___ Document passage ___

Figure 3. Visualization of TXNL2. Top: UCSC Genome Browser view of TXNL2 probe alignments alongside AceView transcripts. The probes and transcripts they target are outlined by color; Agilent is green, Affymetrix is blue. Bottom Left: Heatmap visualization of the gene according to pairwise Euclidean distance. The Agilent probes, outlined in green, form a dark block, indicating their measurements are close together. The Affymetrix probes do not show any grouping pattern. Bottom Right: Log2 signal intensity of the replicates. The Affymetrix probes, outlined in blue, show low signal intensity and a random distribution of control and experimental signals from probe to probe, which explains the lack of visual pattern in the heatmap. The Agilent probes, outlined in green, show clear separation between the control and experimental groups, indicating a downregulation of TXNL2. Real-time PCR showed the Affymetrix transcript to be absent in the sample, while the Agilent transcripts were validated to be downregulated, explaining the signal patterns.
Figure 4. Visualization of FEN1. Top: UCSC Genome Browser view of FEN1 probe alignments alongside AceView transcripts. The four misbehaving probes are outlined in green. Bottom Left: Heatmap visualization of the genes according to pairwise Euclidean distance. Probes 1–16 are Affymetrix, 17 is Agilent, and 18 is Codelink. Probes 5–8 (green outline) are distant from the rest of the probes in the set, creating a white cross in the symmetric matrix. The rest of the probes are all in high agreement with each other with short distances between expression vectors. Bottom Right: Log2 signal intensity of the replicates. The signal intensities of the misbehaving probes, outlined in green, do not show the same high degree of separability between the control and treatment groups that is exhibited by the rest of the probes. The signal intensity graph confirms that these probes behave differently and should form their own cluster, as found in the heatmap.
TXNL2 is a case of disjoint transcript sets being targeted by Affymetrix and Agilent. The Affymetrix probe set targets TXNL2.cAug05 (outlined in blue). Two Agilent probes target TXNL2.bAug05 (outlined in green). In the heatmap, the Agilent probes clearly form a dark cluster distinct and distant from the Affymetrix probes. Examining the log2 signal intensities, Agilent shows a clear separation between the control and experimental groups while Affymetrix shows no pattern at all. Agilent microarray results indicate that TXNL2 is downregulated, with fold changes of -1.78 (p = 0.003) and -1.67 (p = 0.007). Affymetrix microarray results indicate no change, with a fold change of -1.04 (p = 0.632).

___ Input data ___

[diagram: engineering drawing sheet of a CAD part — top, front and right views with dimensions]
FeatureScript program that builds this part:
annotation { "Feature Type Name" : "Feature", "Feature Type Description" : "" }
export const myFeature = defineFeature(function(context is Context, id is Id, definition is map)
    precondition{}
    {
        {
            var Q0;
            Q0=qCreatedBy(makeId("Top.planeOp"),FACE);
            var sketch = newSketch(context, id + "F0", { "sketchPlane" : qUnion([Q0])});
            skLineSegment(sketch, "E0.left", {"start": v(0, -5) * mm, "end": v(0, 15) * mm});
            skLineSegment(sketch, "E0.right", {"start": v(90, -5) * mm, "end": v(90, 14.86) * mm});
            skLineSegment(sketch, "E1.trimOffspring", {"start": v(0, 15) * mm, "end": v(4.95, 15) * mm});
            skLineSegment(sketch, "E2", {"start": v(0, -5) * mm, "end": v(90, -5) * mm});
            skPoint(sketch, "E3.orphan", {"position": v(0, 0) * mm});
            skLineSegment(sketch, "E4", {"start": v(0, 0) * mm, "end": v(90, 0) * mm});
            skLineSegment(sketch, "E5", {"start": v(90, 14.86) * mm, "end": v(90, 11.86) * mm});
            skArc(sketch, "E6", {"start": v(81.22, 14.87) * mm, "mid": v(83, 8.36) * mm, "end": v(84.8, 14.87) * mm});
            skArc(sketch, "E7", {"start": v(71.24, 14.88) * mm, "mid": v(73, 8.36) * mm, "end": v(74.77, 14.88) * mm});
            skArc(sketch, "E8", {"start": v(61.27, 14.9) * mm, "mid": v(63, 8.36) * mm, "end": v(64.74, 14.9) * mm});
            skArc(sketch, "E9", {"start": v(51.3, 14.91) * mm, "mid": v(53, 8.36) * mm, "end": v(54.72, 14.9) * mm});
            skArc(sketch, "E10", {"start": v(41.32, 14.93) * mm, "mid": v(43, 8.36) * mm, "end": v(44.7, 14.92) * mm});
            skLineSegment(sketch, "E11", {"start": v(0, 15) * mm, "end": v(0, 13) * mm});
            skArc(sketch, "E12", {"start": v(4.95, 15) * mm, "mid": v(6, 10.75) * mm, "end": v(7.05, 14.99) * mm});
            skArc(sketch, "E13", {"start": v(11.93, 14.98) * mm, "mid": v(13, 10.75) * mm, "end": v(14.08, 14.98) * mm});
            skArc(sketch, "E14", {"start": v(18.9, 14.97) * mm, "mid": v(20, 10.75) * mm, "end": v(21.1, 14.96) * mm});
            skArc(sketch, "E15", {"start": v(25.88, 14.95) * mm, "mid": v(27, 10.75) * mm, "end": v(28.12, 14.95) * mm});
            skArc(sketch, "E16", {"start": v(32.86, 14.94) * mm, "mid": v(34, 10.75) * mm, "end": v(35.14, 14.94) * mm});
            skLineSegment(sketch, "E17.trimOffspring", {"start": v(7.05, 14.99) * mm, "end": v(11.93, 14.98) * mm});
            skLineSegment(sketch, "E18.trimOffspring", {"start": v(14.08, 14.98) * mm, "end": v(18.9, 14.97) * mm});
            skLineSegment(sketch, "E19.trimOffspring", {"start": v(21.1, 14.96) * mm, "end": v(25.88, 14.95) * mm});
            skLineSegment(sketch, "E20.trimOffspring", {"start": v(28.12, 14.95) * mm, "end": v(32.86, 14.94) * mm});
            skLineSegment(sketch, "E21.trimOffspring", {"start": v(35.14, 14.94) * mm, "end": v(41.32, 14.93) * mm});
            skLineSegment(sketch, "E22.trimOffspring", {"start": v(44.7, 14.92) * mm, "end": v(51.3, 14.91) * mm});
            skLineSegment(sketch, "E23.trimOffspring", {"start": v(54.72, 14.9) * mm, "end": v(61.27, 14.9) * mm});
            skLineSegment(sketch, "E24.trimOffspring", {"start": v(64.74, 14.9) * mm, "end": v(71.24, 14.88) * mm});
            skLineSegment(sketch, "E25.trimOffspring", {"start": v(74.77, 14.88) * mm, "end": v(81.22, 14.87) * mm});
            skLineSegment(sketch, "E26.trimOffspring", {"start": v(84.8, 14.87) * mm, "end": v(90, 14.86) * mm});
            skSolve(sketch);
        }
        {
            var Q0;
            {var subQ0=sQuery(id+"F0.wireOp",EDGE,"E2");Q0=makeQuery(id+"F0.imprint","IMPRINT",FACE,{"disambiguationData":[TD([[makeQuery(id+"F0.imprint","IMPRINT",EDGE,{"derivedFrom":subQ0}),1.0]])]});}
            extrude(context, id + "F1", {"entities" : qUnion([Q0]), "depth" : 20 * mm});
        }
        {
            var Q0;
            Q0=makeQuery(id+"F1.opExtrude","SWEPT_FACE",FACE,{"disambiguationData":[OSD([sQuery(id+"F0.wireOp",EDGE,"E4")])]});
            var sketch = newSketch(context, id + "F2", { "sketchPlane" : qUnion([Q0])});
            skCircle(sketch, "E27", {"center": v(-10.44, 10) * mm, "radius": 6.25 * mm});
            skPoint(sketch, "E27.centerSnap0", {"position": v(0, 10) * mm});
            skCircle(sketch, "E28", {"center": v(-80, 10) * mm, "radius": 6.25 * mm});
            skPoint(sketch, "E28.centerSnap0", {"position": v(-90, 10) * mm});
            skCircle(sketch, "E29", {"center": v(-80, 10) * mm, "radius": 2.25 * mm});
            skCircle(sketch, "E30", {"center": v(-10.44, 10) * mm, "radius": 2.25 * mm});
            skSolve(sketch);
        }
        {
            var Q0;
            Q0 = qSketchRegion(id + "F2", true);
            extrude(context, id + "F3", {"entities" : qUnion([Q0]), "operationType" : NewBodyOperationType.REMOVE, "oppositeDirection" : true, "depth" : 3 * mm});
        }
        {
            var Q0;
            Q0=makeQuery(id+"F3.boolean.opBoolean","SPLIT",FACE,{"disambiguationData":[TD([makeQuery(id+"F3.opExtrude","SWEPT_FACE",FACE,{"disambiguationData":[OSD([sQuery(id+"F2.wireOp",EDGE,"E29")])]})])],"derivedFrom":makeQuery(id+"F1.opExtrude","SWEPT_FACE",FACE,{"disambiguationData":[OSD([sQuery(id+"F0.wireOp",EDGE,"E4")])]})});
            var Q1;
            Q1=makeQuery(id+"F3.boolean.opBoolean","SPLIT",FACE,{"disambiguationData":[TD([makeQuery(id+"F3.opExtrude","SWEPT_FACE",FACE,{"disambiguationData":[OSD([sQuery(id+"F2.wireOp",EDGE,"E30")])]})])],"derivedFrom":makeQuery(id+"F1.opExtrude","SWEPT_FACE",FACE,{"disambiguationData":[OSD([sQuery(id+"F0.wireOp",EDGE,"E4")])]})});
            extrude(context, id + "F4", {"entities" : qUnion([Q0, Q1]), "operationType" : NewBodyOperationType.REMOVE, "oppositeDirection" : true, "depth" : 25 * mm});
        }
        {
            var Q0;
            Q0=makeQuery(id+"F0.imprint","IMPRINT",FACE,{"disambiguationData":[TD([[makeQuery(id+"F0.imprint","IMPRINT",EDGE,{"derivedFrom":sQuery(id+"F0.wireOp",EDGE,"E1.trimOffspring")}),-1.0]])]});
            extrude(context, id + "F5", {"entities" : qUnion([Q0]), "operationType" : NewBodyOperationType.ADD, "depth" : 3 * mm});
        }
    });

___

** Try it **
Duplicate everything in the passage on microarray probes from "TXNL2 is a case" down to "(p = 0.632).". Work from the passage on microarray probes alone, not from the records.

** Result below **
TXNL2 is a case of disjoint transcript sets being targeted by Affymetrix and Agilent. The Affymetrix probe set targets TXNL2.cAug05 (outlined in blue). Two Agilent probes target TXNL2.bAug05 (outlined in green). In the heatmap, the Agilent probes clearly form a dark cluster distinct and distant from the Affymetrix probes. Examining the log2 signal intensities, Agilent shows a clear separation between the control and experimental groups while Affymetrix shows no pattern at all. Agilent microarray results indicate that TXNL2 is downregulated, with fold changes of -1.78 (p = 0.003) and -1.67 (p = 0.007). Affymetrix microarray results indicate no change, with a fold change of -1.04 (p = 0.632).